Viva quel sindaco coraggioso! Dall’Austria vengono le idee migliori. Cerca
alleanze per dare finalmente un Nuovo Ordine Europeo. Nel Veneto non si aspetta
altro e anche da noi nel lombardo ci sono tutti i presupposti per poter fare
bene. Ho letto di quell’imprenditore che ha bruciato un extracomunitario
perché gli chiedeva l’aumento e di quel sindaco che voleva spargere
di merda un campo di zingari? Perché non l’ha fatto? Tanto nessuno
protesta, non una interpellanza, di cortei neanche l’ombra. Mai la situazione
è stata così favorevole per un nostro rientro alla grande. Dobbiamo
essere lesti, gagliardi, fieri. A quel sindaco e a quell’imprenditore devo
spedire le nostre riviste, opuscoli vari, invitarli tutti ai nostri raduni sul
lago, comunicare il sito. (si pettina e lucida gli scarponi. Adesso è
vestito completamente da Decima Mas o repubblichino). E anche dal nostro capoluogo…
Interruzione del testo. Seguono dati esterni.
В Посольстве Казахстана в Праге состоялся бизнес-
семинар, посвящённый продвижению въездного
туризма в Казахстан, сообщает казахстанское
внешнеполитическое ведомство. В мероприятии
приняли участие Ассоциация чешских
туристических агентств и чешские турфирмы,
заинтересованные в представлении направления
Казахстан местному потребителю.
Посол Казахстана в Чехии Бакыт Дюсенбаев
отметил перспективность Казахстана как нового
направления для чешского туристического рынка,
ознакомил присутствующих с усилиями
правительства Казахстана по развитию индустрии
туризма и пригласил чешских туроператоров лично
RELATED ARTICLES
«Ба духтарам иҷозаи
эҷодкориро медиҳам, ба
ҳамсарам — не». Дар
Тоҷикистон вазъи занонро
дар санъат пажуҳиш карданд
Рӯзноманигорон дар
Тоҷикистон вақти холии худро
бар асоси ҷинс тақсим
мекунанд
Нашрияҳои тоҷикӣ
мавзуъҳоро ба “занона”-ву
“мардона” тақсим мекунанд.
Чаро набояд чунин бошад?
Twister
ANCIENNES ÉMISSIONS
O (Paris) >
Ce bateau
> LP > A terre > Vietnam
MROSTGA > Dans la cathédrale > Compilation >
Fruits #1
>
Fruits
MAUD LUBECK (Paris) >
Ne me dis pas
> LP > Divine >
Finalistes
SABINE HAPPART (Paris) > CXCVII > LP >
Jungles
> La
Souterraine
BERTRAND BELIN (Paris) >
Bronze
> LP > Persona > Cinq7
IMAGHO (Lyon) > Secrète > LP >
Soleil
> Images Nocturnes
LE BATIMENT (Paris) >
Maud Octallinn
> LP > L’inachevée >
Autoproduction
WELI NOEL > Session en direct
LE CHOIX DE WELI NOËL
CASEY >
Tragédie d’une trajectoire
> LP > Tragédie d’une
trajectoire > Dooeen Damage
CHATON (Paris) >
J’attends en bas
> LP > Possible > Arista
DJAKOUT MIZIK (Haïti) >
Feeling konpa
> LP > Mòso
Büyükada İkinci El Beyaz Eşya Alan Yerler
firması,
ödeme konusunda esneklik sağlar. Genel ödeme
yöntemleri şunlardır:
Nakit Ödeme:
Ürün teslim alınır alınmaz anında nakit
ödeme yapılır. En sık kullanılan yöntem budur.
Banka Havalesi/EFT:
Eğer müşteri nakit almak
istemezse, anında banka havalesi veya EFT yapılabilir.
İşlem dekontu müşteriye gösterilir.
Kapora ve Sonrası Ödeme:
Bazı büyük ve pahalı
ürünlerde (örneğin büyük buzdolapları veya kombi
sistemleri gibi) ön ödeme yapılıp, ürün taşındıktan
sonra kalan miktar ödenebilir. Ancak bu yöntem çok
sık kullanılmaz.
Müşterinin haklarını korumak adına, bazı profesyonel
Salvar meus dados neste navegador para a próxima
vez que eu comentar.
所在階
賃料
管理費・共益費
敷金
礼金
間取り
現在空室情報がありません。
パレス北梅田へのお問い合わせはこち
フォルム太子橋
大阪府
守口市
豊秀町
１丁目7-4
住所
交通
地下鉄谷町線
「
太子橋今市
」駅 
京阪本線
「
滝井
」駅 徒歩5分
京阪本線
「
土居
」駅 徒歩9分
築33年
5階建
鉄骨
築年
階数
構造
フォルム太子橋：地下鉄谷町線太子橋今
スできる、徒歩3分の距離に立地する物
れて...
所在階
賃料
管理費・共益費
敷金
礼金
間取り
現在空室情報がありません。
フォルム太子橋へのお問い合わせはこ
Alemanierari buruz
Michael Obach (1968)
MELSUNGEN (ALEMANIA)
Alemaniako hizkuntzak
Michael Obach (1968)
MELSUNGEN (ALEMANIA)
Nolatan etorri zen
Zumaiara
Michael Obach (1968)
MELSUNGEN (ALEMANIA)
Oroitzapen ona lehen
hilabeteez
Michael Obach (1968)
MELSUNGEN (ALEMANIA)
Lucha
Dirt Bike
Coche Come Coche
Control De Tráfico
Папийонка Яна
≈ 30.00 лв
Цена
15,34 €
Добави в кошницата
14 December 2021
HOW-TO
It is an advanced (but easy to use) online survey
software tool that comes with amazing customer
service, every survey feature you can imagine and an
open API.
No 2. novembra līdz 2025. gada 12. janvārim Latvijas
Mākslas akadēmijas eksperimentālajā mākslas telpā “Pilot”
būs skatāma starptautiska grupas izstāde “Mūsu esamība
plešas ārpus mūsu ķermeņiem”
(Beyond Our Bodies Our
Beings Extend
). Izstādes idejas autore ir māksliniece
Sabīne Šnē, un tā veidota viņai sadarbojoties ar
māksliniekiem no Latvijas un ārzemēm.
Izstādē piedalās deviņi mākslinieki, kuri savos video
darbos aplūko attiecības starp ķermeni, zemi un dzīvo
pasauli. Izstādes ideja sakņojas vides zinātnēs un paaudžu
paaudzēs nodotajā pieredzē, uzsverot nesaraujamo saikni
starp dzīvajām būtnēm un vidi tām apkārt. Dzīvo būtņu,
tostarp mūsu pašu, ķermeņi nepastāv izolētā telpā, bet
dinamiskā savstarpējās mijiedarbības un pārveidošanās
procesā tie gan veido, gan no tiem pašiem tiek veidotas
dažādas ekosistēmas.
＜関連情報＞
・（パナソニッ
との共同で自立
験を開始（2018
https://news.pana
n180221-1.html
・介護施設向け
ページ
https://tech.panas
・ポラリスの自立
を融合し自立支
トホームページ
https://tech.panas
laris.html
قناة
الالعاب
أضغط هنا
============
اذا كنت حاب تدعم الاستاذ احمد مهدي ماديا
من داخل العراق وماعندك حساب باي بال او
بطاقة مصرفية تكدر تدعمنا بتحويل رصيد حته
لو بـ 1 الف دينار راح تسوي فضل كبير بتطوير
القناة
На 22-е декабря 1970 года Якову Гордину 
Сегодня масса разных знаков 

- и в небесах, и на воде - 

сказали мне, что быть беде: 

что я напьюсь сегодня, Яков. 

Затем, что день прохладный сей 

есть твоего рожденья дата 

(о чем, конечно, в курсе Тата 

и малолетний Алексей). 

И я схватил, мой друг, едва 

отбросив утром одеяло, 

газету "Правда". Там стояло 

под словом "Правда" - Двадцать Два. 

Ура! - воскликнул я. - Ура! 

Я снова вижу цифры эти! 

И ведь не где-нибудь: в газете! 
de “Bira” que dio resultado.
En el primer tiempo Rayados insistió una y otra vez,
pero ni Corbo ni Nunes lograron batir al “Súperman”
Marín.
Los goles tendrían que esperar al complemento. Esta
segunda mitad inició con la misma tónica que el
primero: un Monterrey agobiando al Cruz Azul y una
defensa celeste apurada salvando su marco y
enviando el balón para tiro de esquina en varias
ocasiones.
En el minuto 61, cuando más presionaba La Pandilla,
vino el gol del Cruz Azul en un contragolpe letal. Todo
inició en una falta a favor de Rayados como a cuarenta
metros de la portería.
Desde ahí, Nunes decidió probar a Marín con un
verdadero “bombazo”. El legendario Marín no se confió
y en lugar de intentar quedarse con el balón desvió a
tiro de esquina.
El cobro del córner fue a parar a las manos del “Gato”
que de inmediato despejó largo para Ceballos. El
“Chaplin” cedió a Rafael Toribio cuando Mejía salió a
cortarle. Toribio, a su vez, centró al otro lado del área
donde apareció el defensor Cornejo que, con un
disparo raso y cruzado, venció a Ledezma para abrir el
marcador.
chi se frega se il figlio o il nipote di Vittoriani protestano perché
non si è rispetta quanto con loro concordato. Errore? Malafede? Non ha
importanza. La parola antifascista deve sparire da ogni targa celebrativa, da
ogni vocabolario! Avere il coraggio di fare come con le motivazioni di certe
benemerenze passate sotto il più assoluto silenzio. Solo con il ceffone
e il bastone si può raddrizzare una genia smidollata, nata stanca. "La
guerra è lo stato naturale dell’uomo maschio". "Le parole
volano, l’esempio trascina". "Siamo cento e cento e cento siamo
forti arditi e sani il fior fior degli italiani C’è a chi piace
far l’amore c’è a chi piace far denaro ma a noi piace far la
guerra con la morte paro a paro" "Tu vivi di illusioni vigliacche
popolo italiano se pensi di poter uscire presto dal tuo inferno!". "Noi
la Patria la portiamo nel sangue e siamo pronti per lei ad ammazzare la nostra
stessa madre e ad inchiodare Cristo ad una seconda croce"… (Mentre
continua con motti e versi di questo tipo la luce si spegne)
copyright 2000 Renato Sarti & Maratona di Milano
Testo e regia Renato Sarti
Con Bebo Storti
Luci Nando Frigerio
Produzione Teatro della Cooperativa e Teatridithalia
Una
data del tuor: domenica 5 settembre 2004 Ore 21.30 Fidenza (Parma)
Teatro Girolamo Magnani
Festival di Lilliput 2004
Ingresso € 10.00
È affidato a Bebo Storti il difficile compito di dare voce a questo nostalgico
delle “belle imprese” del ventennio fascista, oggi impegnato in prima
persona a difesa dell’”ordine pubblico”, contro viados, extracomunitari,
zingari e drogati.
"Mai Morti" era il nome di uno dei più terribili battaglioni
della Decima Mas.
A questa formazione, che operò a fianco dei nazisti nella repressione
antipartigiana, e al magma inquietante del pianeta fascista il personaggio guarda
con delirante nostalgia.
È una figura di fantasia, ma tragicamente realistica: Renato Sarti, drammaturgo
autore da sempre impegnato sui temi della memoria storica, ha voluto ripercorrere,
attraverso i racconti di un uomo “mai pentito”, episodi della nostra
storia ampiamente documentati, per far riflettere, in modo diretto e crudo,
su quanto, in Italia, il razzismo, il nazionalismo e la xenofobia siano ancora
difficili da estirpare.
Il testo di Renato Sarti, presentato nella sua forma breve alla Maratona di
Milano nel luglio 2000, è stato prodotto nella versione completa da Teatridithalia
e ha debuttato nel febbraio 2002 al Teatro dell'Elfo di Milano.